22 Abschiebungen in den ersten drei Monaten

20.04.2017 • 17:09 Uhr / 3 Minuten Lesezeit
Frederic Wüstner spricht regelmäßig mit Jawed, der mittlerweile in Kabul lebt. Verabschieden konnten sie sich nicht mehr. Foto: VN/Hofmeister
Frederic Wüstner spricht regelmäßig mit Jawed, der mittlerweile in Kabul lebt. Verabschieden konnten sie sich nicht mehr. Foto: VN/Hofmeister

Heuer wurden schon fast so viele Menschen aus Vorarlberg abgeschoben wie im Vorjahr.

Hard, Bregenz. Nach langer Zeit wieder einmal eine gute Nachricht für Jawed. Er soll dieser Tage seine Geburtsurkunde erhalten, ein Flugzeug mit einem freiwilligen Rückkehrer bringt die Urkunde nach Kabul. Die Behörden haben bei seiner Abschiebung vergessen, ihm seine Papiere mitzugeben. Jawed ist 19 Jahre alt und lebt seit wenigen Wochen wieder in Afghanistan. Er ist einer von 22 Menschen, die in den ersten drei Monaten dieses Jahres aus Vorarlberg abgeschoben wurden. Sein Freund, der Harder Frederic Wüstner, kann sich noch genau erinnern: „Sie haben Jawed telefonisch in die Hohenemser Polizeistation gebeten. Dort hat er erfahren, dass er abgeschoben wird. Ich wollte mich noch verabschieden, aber sie haben nicht mehr auf mich gewartet.“ Das war am Sonntag, dem 26. März. Drei Tage später hob in Wien der Flieger ab.
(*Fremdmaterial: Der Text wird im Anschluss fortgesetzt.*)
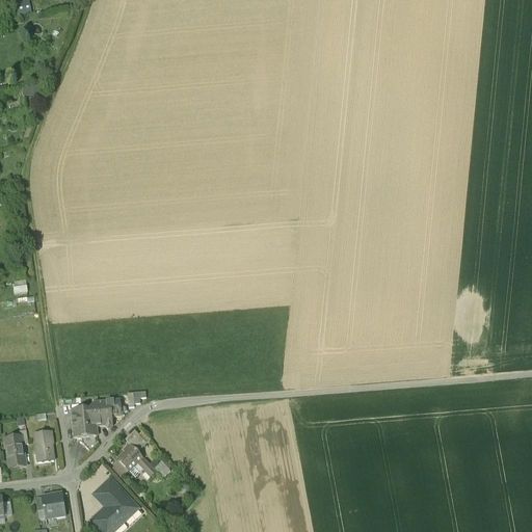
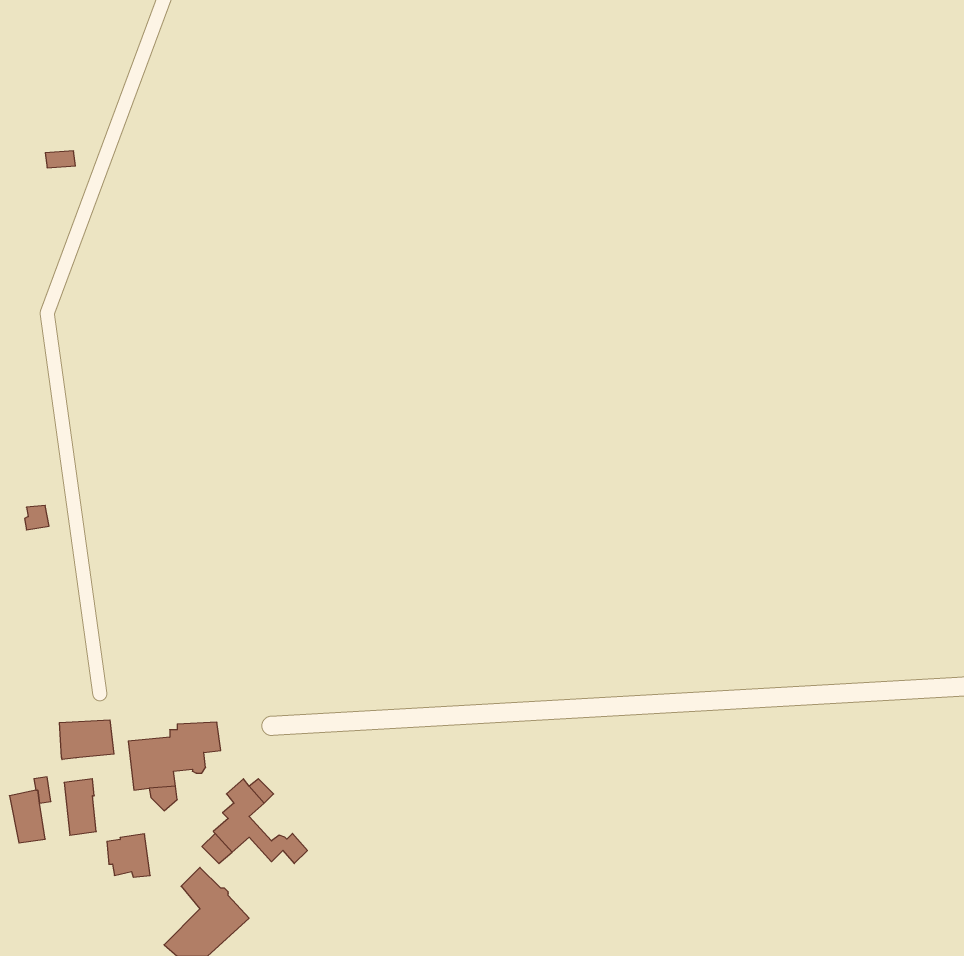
building: none -> [59,720,114,760]
building: [42,491,65,515] -> [107,834,150,877]

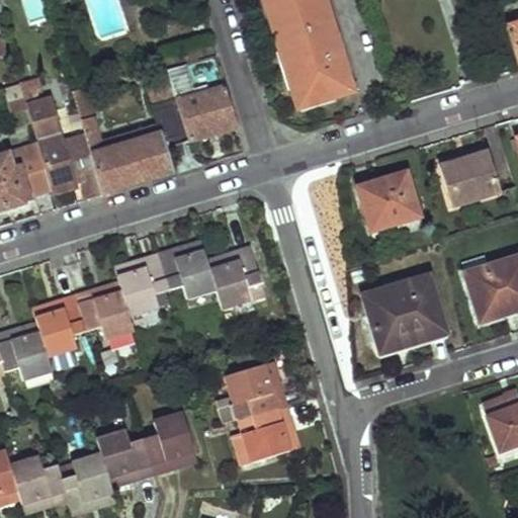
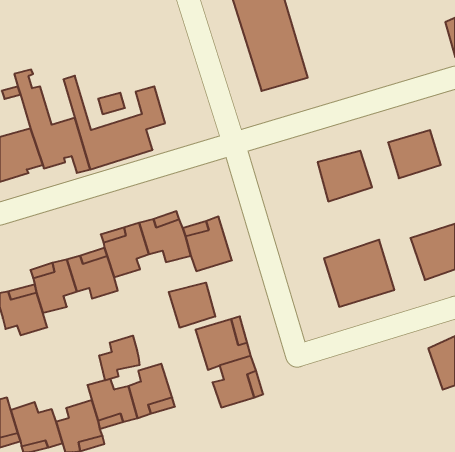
building: [175,54,237,140] -> none
building: none -> [169,283,215,328]
building: none -> [99,336,140,380]

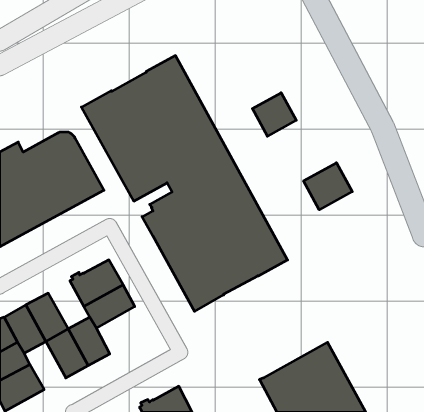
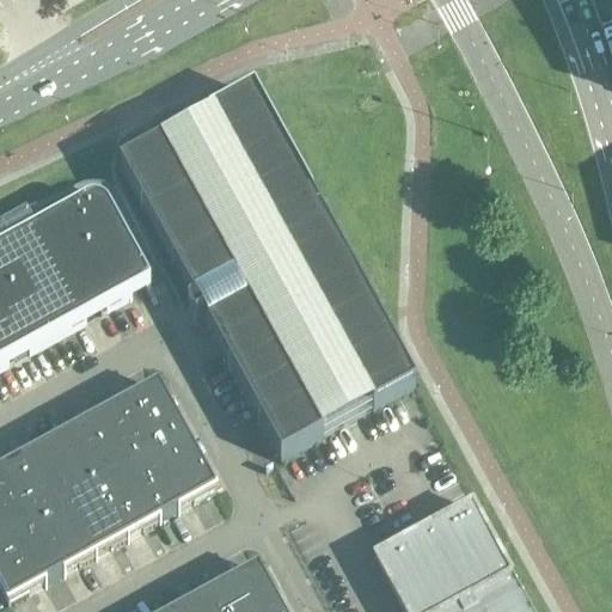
building: [252,93,296,136] -> none
building: [304,163,352,210] -> none
building: none -> [69,404,129,473]
building: none -> [139,441,214,509]
building: none -> [35,491,94,561]

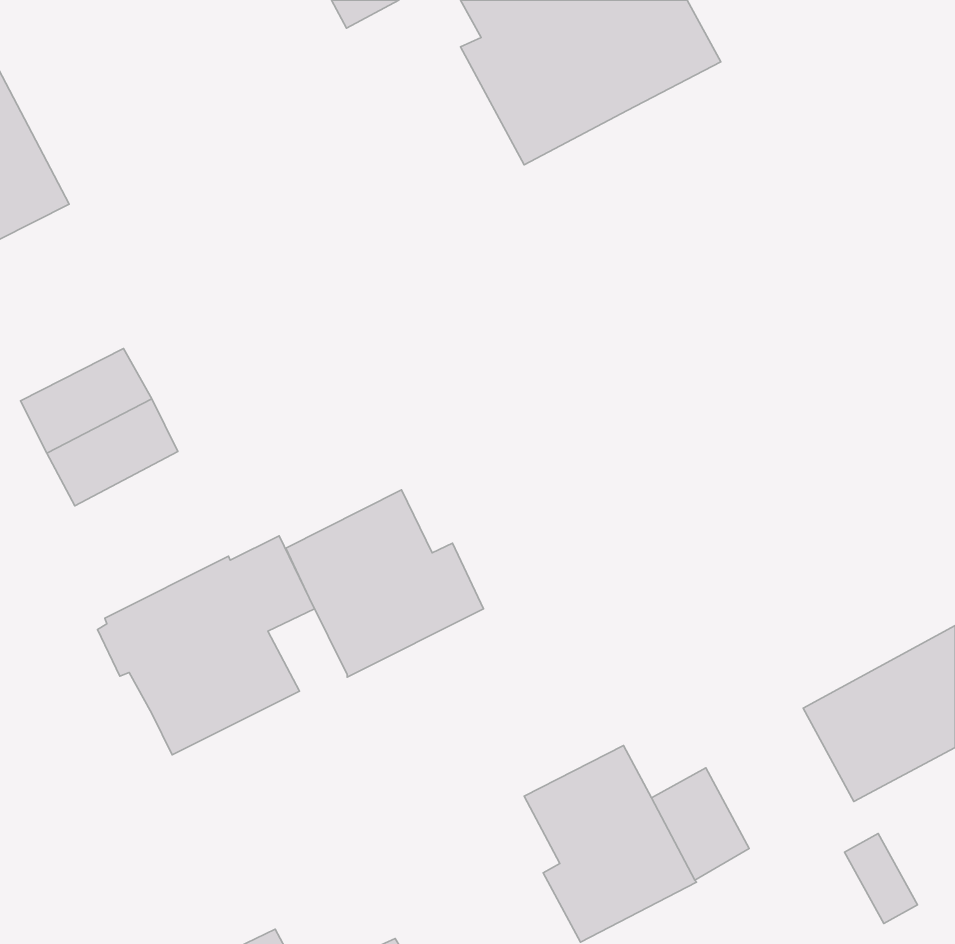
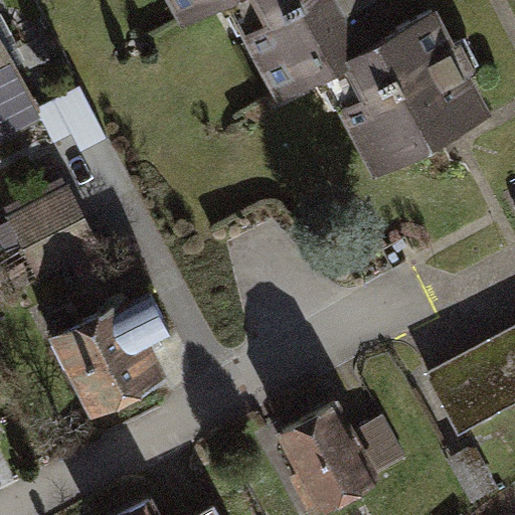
building: none -> [337,17,484,172]
building: [286,490,483,677] -> none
Die Polizei lehne eine Verabschiedung nicht grundsätzlich ab, erklärt Andreas Degasperi, Leiter der Vorarlberger Fremdenpolizei: „Die Zeit ist oft sehr knapp. Natürlich lassen wir den Menschen genug Zeit, ihre Unterlagen zu sammeln. Aber so eine Aktion ist ziemlich durchkoordiniert. Es könnte etwa jemand in Innsbruck warten, der mitgenommen werden muss.“ Bei einer Abschiebung müsse vieles beachtet werden. „Wir gehen immer sensibel vor, weil wir wissen, dass sich die Betroffenen in einer Ausnahmesituation befinden.“ Im vergangenen Jahr sind insgesamt 28 Personen aus Vorarlberg abgeschoben worden, zudem gab es 51 Zurückschiebungen in Nachbarländer. Heuer wird diese Zahl deutlich steigen. In den ersten drei Monaten dieses Jahres wurden 22 Personen  ab- und 27 weitere in die Schweiz zurückgeschoben.

Weitaus höher ist die Zahl jener Menschen, die nach Vorarlberg zurück müssen. Im Vorjahr wiesen deutsche und Schweizer Zöllner 341 Flüchtlinge an der Grenze ab, 85 weitere wurden innerhalb der Nachbarländer aufgegriffen und zurückgebracht. Dazu kommen 42 Flüchtlinge, die über das Dublin-Abkommen wieder ins Land mussten. Auch diese Zahl steigt. In den ersten drei Monaten hat Deutschland 171 Fremden die Einreise verweigert. Degasperi rechnet heuer mit 700 Zurückweisungen.

Jawed hat die ganze Prozedur schon hinter sich. Er ist in Kabul bei einem Lkw-Fahrer untergekommen, den er kennengelernt hat. Jawed hätte zwar die Chance, für zwei Wochen in einem Übergangsquartier für Abgeschobene unterzukommen. Dann ließe ihn sein Gastgeber jedoch nicht mehr bei sich einziehen. Zumindest kann Jawed nun einmal um einen Pass und ein Konto ansuchen, sofern die Geburtsurkunde tatsächlich ankommt.